To-do item
Take from the data every line in which the word "availability" is found.

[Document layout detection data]

Content starts

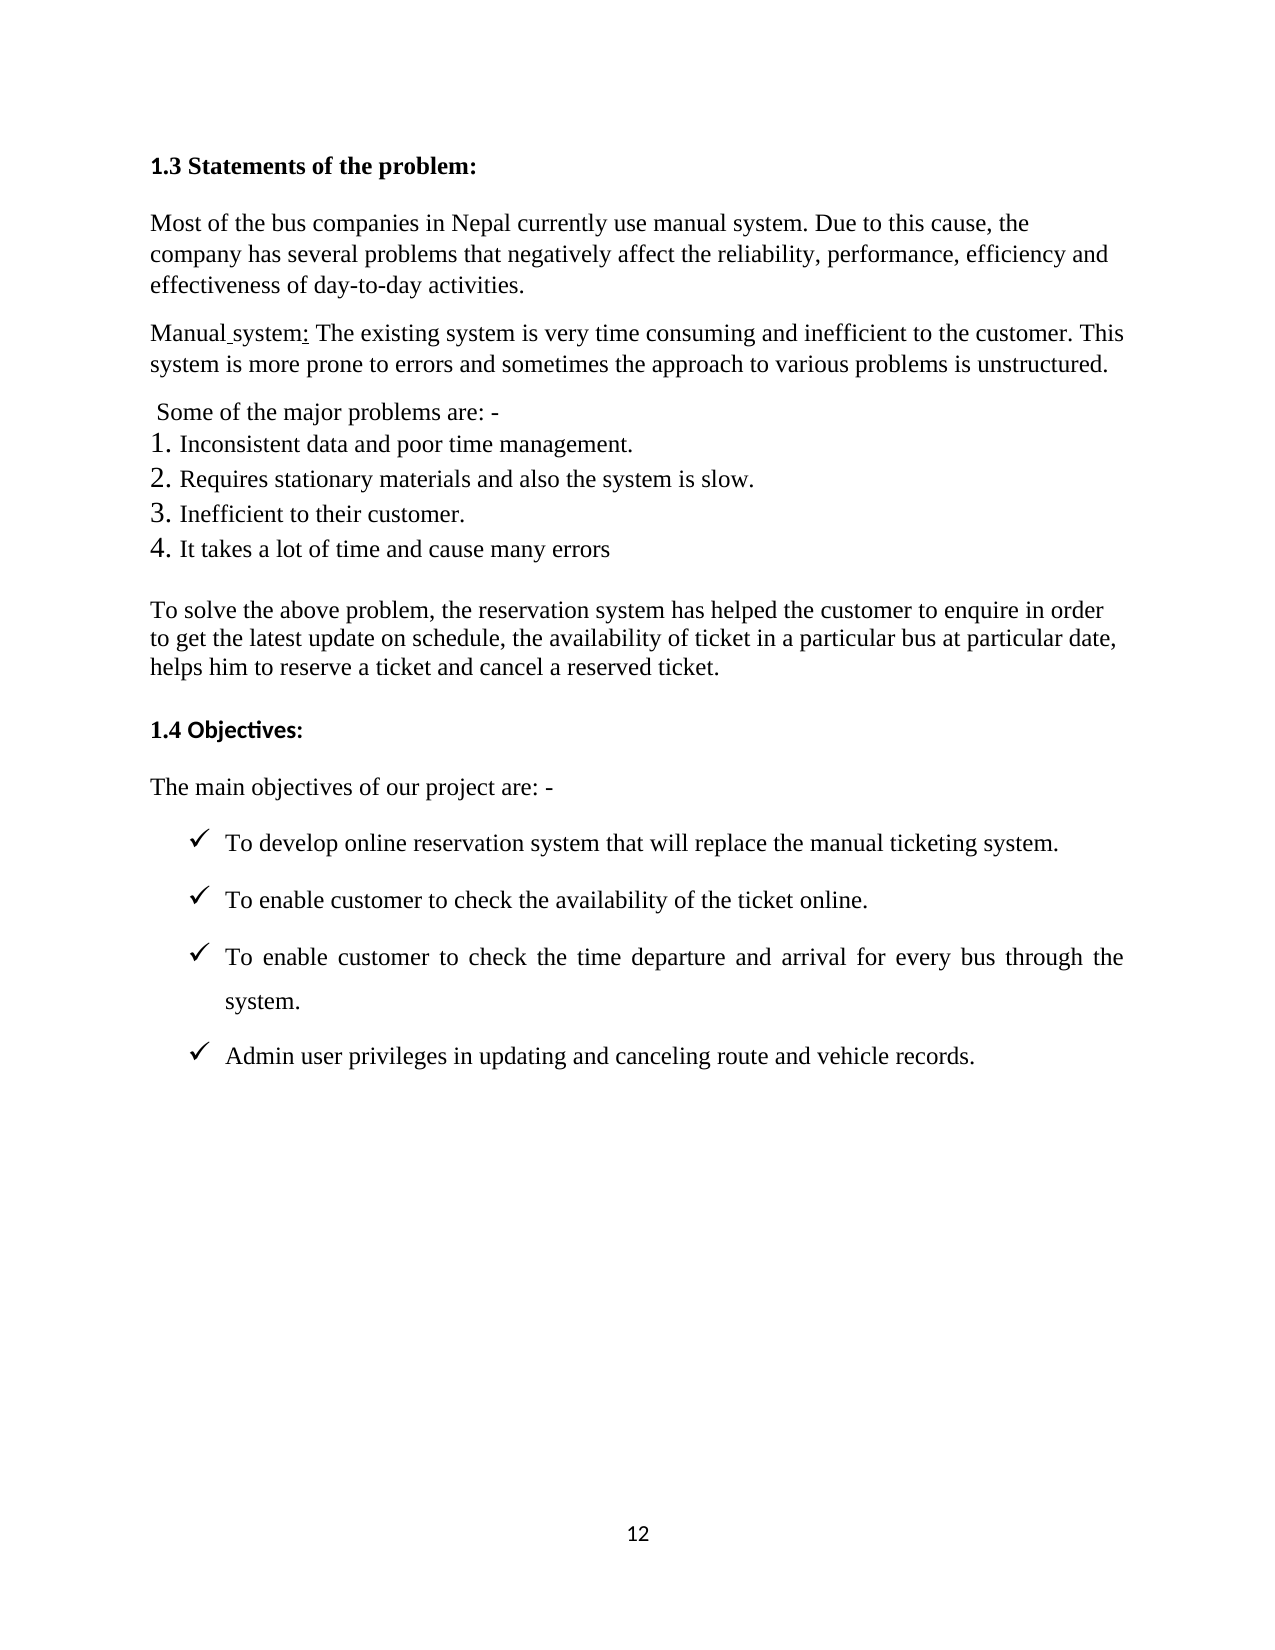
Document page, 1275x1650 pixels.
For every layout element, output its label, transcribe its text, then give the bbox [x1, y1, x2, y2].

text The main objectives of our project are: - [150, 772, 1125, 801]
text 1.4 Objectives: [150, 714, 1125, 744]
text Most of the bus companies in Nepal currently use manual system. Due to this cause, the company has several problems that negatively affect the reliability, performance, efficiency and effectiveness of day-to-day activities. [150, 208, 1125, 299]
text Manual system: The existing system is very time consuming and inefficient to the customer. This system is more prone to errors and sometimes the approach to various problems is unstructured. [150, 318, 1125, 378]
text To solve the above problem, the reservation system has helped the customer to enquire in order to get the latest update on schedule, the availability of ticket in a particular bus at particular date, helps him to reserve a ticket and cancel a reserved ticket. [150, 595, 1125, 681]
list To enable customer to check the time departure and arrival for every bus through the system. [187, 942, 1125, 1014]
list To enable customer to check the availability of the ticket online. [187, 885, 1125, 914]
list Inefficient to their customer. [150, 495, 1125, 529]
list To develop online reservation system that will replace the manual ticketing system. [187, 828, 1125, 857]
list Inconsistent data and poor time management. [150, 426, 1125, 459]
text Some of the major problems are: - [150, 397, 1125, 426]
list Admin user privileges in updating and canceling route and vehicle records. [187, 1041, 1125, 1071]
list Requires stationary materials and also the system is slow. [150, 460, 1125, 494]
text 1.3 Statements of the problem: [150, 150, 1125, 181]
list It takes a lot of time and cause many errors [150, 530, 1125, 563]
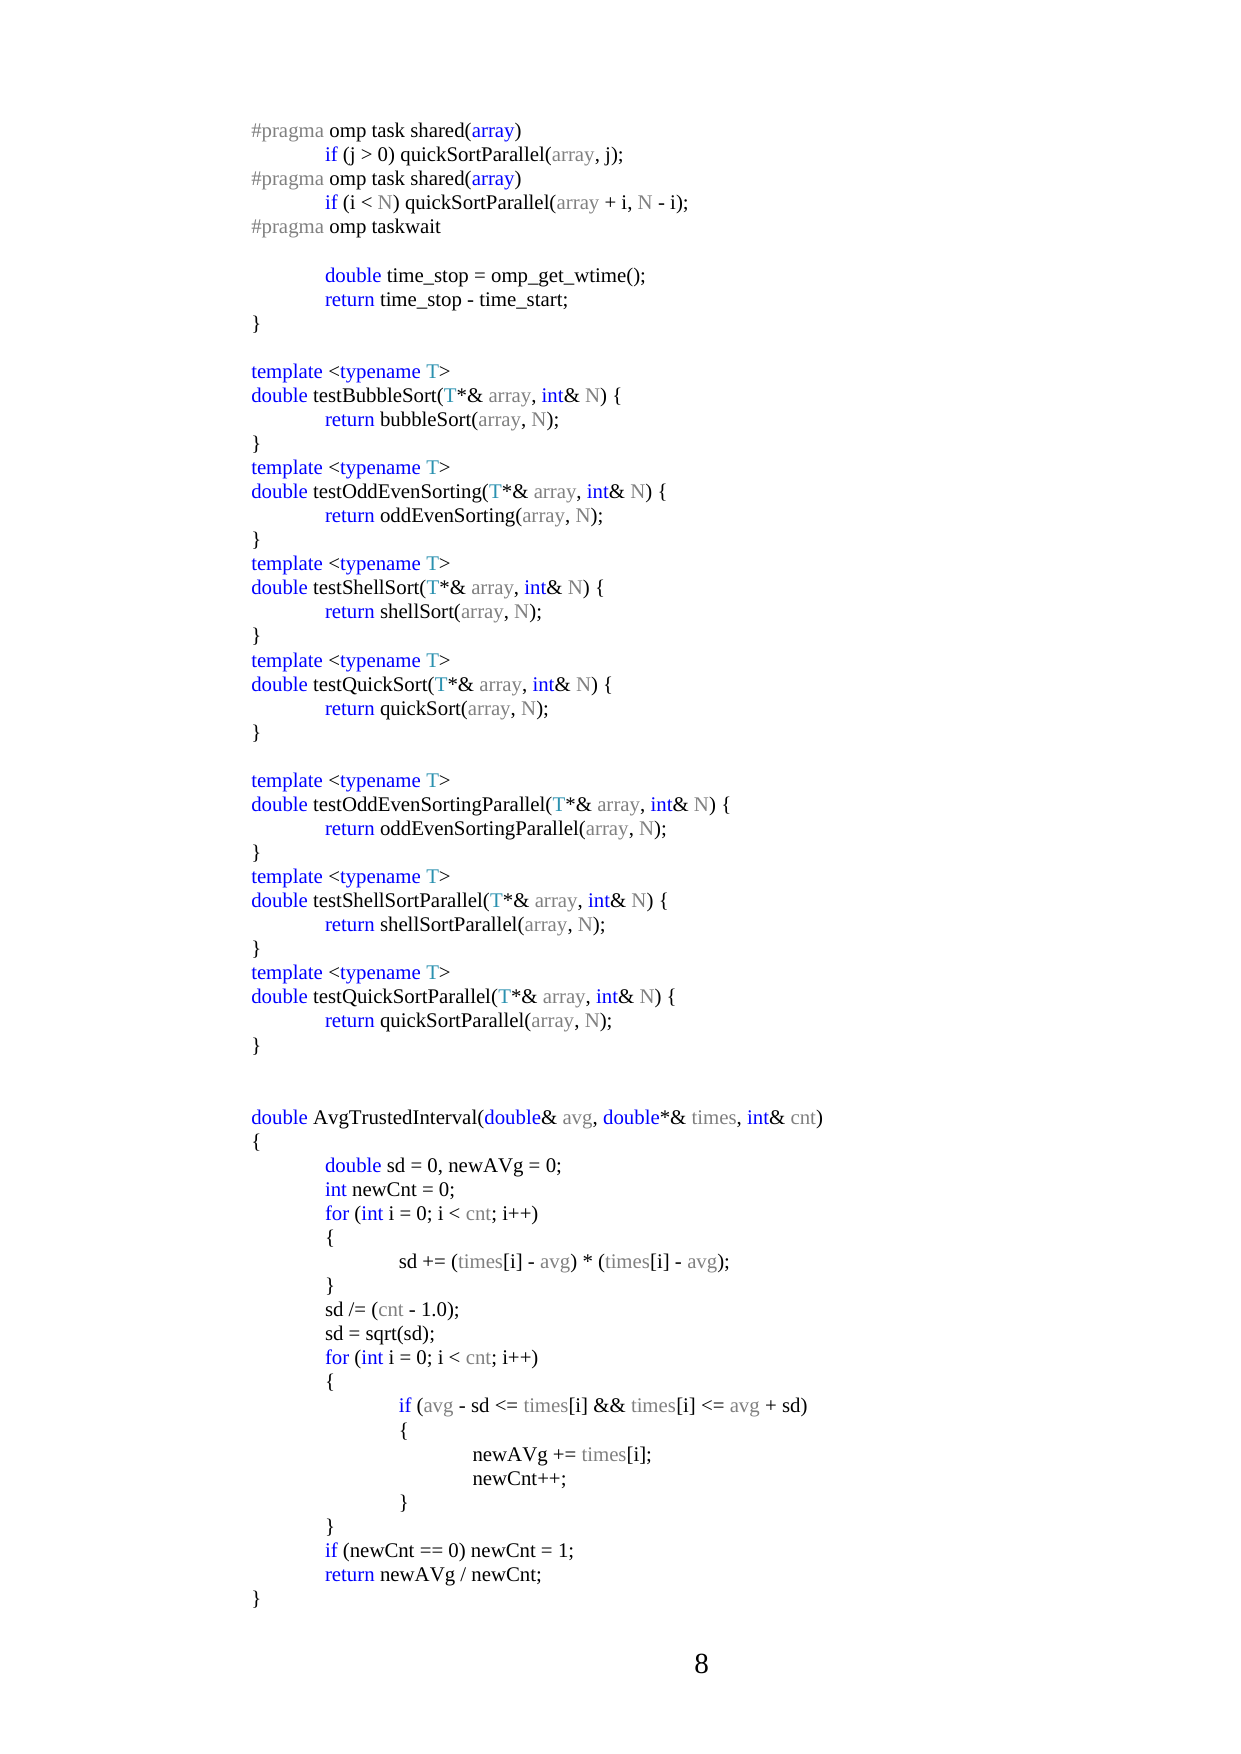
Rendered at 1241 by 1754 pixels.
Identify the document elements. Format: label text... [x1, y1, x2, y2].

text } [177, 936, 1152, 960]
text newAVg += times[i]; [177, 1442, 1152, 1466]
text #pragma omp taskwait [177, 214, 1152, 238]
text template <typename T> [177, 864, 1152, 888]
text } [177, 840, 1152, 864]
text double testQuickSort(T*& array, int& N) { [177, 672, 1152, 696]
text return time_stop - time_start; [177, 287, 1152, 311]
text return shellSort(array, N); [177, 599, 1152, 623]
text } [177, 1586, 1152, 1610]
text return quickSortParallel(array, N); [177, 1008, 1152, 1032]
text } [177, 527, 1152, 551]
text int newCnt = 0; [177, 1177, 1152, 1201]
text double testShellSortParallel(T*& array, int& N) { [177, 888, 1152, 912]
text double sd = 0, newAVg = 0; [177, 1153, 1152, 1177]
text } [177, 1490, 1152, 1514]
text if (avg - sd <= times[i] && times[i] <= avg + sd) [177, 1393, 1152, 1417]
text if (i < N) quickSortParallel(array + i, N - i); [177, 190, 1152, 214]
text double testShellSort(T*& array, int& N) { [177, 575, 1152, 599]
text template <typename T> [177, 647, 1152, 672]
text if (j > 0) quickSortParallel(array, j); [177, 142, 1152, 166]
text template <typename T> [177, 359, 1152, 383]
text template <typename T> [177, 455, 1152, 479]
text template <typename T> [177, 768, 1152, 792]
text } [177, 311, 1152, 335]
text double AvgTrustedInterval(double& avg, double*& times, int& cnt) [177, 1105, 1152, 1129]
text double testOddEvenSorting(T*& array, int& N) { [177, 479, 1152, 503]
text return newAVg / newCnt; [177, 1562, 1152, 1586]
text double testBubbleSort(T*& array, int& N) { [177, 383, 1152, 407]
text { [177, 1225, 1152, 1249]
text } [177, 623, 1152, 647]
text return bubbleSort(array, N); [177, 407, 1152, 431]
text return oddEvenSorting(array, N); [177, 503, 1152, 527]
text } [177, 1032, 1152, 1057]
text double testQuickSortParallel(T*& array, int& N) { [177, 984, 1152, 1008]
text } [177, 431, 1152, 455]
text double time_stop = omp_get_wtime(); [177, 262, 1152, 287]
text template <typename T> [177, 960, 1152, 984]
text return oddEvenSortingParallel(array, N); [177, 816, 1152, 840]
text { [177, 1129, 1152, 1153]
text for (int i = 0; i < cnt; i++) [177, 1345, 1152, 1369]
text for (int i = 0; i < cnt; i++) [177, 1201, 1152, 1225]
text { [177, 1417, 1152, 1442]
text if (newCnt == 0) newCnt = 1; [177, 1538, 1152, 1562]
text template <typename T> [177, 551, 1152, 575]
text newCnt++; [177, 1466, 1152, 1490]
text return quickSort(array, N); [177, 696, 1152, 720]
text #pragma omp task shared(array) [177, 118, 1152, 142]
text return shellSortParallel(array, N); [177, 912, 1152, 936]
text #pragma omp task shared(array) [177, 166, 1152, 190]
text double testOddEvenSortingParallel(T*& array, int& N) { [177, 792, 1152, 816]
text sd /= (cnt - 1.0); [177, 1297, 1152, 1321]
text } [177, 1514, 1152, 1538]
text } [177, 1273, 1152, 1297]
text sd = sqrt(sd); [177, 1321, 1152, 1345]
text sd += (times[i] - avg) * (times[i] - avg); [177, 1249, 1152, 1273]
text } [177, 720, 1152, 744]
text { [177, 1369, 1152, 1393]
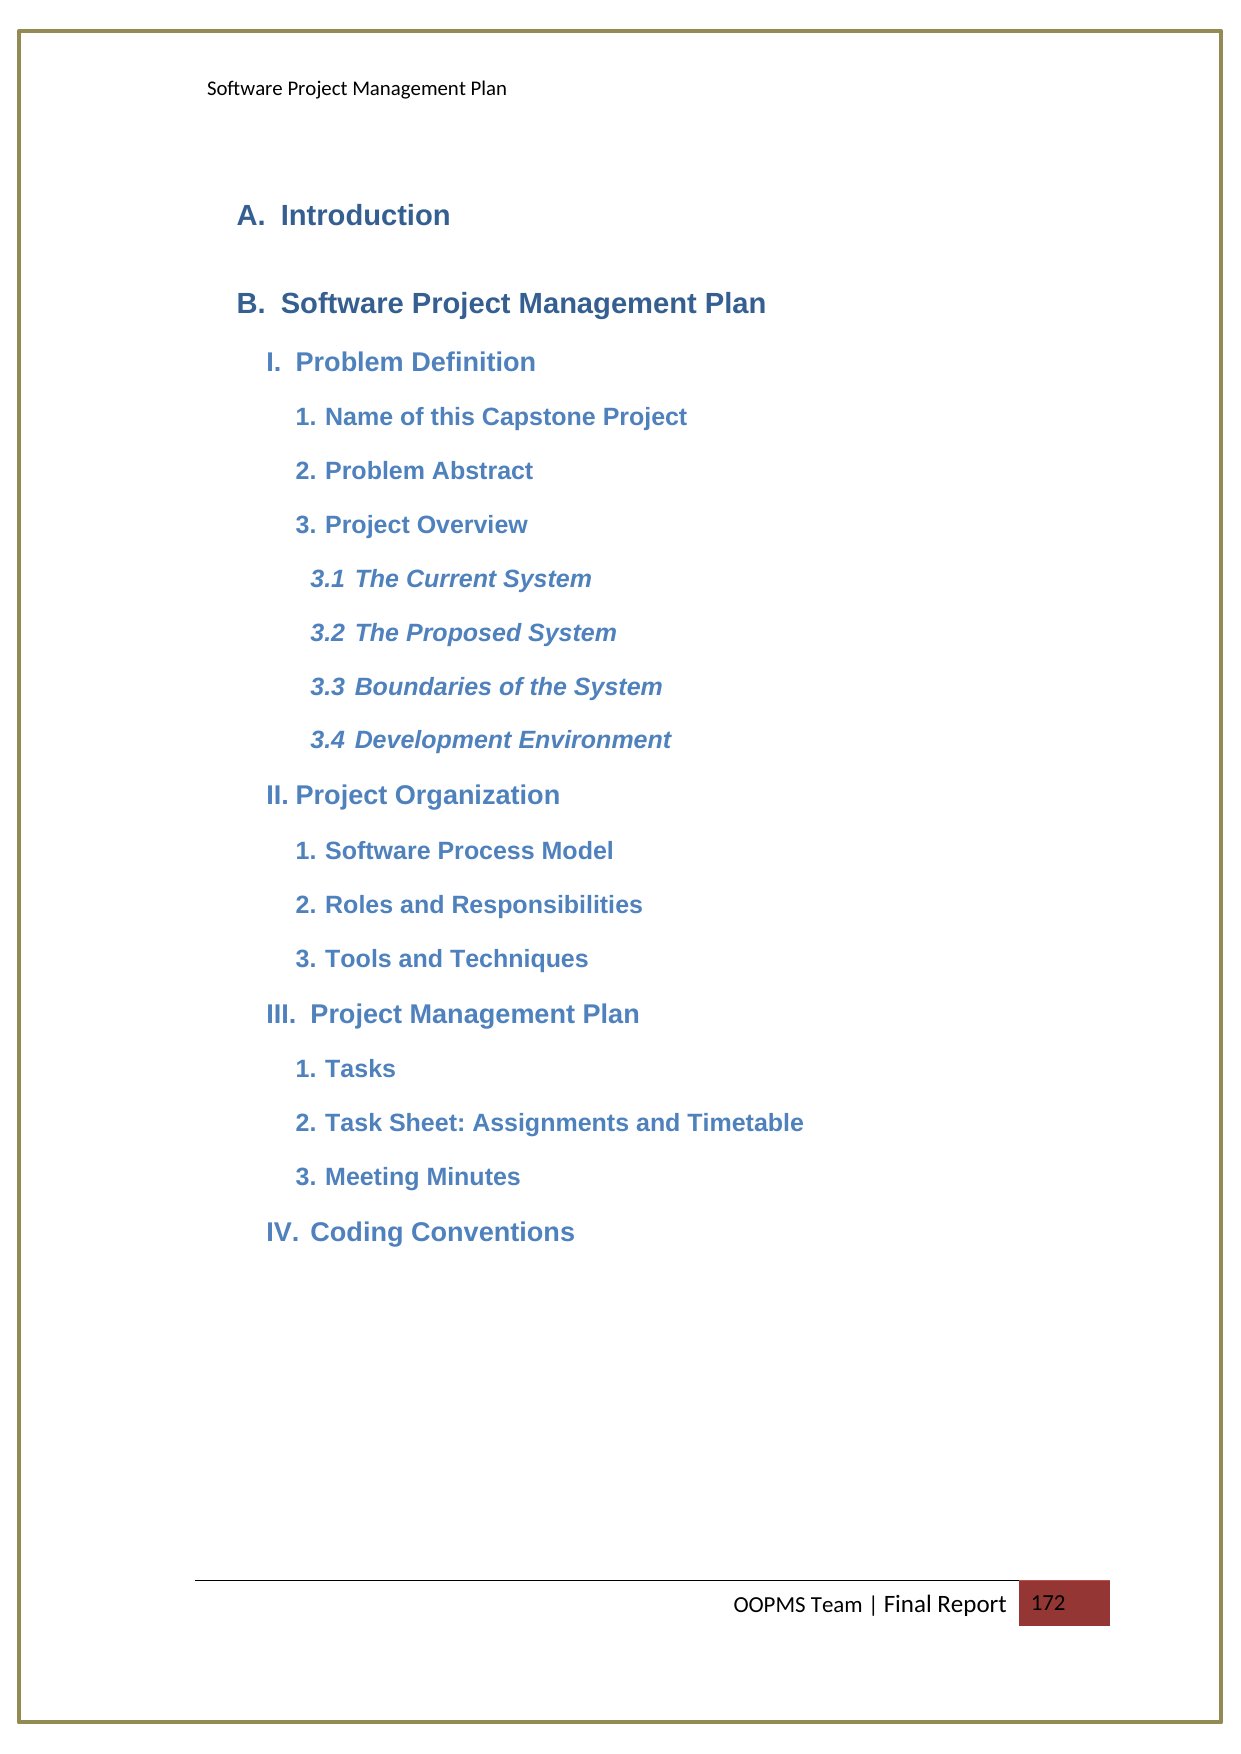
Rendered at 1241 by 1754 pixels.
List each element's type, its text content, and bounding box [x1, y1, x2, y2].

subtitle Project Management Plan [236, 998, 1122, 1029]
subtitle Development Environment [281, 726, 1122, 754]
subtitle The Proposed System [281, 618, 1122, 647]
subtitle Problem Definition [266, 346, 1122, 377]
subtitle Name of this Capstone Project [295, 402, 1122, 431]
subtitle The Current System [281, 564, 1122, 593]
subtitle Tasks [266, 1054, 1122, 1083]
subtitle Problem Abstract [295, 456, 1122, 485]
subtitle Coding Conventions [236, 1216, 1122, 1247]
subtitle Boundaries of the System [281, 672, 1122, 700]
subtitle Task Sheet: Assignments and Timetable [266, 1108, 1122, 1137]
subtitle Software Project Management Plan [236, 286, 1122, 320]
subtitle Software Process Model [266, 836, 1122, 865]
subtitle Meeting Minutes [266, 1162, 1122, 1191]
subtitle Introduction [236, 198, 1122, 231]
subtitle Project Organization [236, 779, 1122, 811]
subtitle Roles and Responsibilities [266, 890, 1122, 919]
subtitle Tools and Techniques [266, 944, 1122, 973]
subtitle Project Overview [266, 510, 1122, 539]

Content ends

Task solution
text To solve the above problem, the reservation system has helped the customer to enquire in order to get the latest update on schedule, the availability of ticket in a particular bus at particular date, helps him to reserve a ticket and cancel a reserved ticket. [150, 595, 1125, 681]
list To enable customer to check the availability of the ticket online. [187, 885, 1125, 914]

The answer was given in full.